To the bottom of my tall glass I add only a splash of soda before mixing in the main ingredients (the destroyers themselves): equal parts rum, tequila, vodka, gin, triple sec, and sweet & sour all go in until I’ve crafted what could very well be the best cocktail I’ve made to date (also the stupidest).

About half way through “the one”, I think to myself I’ll just “top it off” and this way it still only counts as “the one”, only now it’ll taste better and have a little bit more of a kick.  This charade I’m playing with myself goes on until I’m down two cans of soda, the rest of my rum, and a good portion of most of all the other aforementioned spirits.  (The use of the word spirit is both an accurate and intentional word choice because mine has left the building.) 

While still having the ability to walk I decide to go  change into my new handmade lingerie set from Liddy.

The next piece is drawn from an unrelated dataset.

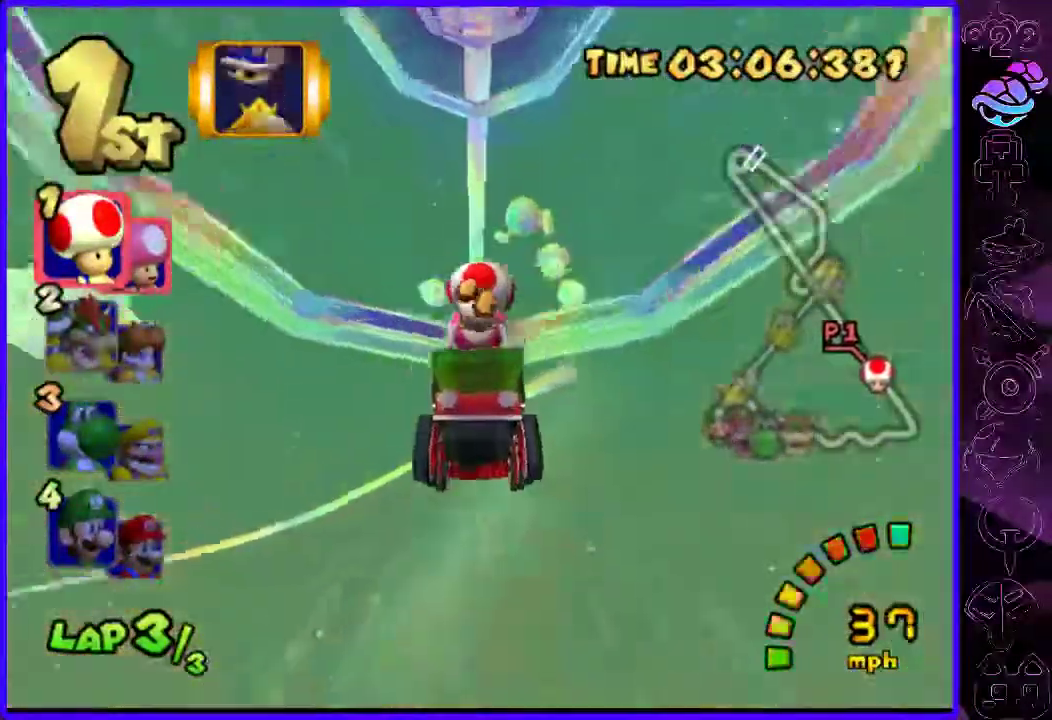
{"dt_ms": 500, "buttons": ["B"], "left_stick": "center", "right_stick": "center", "events": []}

It makes me feel so pretty and feeling pretty could lead me to having other positive thoughts which clearly I’m in need of. Lingerie = pretty = happy thoughts = happy me.  This plan is really coming together.

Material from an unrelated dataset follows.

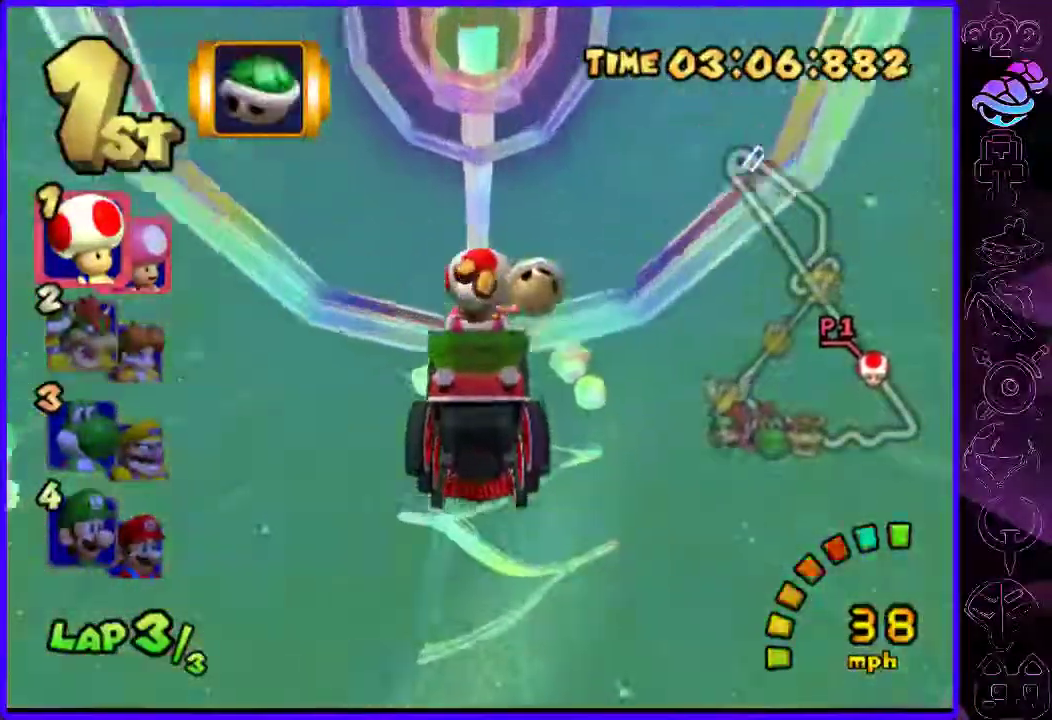
{"dt_ms": 500, "buttons": ["B"], "left_stick": "up", "right_stick": "center", "events": [[400, "left_stick", "up"]]}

As I’m leaving my room I decide we need some jams. That brand new docking station Ashton got me is going to be put to good use tonight because Master and I are going to have a dance-off like it’s nobody’s business! Selecting my first tune, Brittany Spear’s classic dance track Toxic, I move the coffee table off the area rug in front of the sofa and assume my dance-off starting position (I always start with the same move. Arms criss-crossed over my head, one knee bent to the side, head thrown back). You’d be right that this move is awesome when I’m sober; unfortunately it’s not so easy to pull off with one full, topped off, Long Island Tea under my belt so I’ll just have to drop my starting pose and hope Master doesn’t dock me any points. 

After I finish dancing to my first song I turn on Master’s favorite, Doggy Dog World by Snoop Dog and he starts jumping around and barking giving me his classic ‘I’m-having-so-much fun’ response. I take this opportunity to have some soda (without the booze) and then, since I’m still sober (not so much) I wonder how could having another alcohol-infused drink possibly hurt me if the first one was able to bring me so much relief?

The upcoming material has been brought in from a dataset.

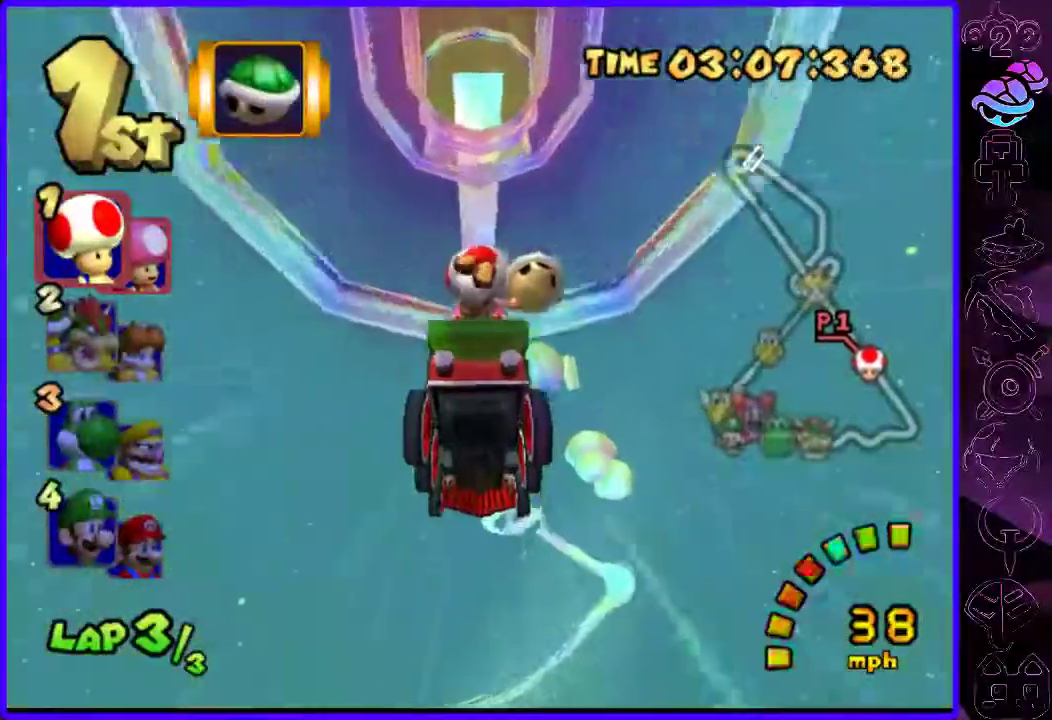
{"dt_ms": 500, "buttons": ["B"], "left_stick": "down", "right_stick": "center", "events": [[120, "left_stick", "center"], [360, "left_stick", "down"]]}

Before I know what’s happened we’ve (I’ve) had two and a half more drinks, danced to
SexyBack
, Who
Let the Dog’s Out?
(Maybe whoever they are can come take my dog out?), Shakira’s
Hips don’t lie
(How do we really know they don’t lie? Just a thought to ponder.), the classic
Hound Dog
by Elvis himself (Is he really dead?), and then one of my personal favorite’s of all time,
Don’t Cha
by the Pussycat Dolls (They could be PlayWoman for sure. I should see if they’d like to wear our lingerie for a show.  Good advertising strategy. I’m really an innovative thinker while drunk.)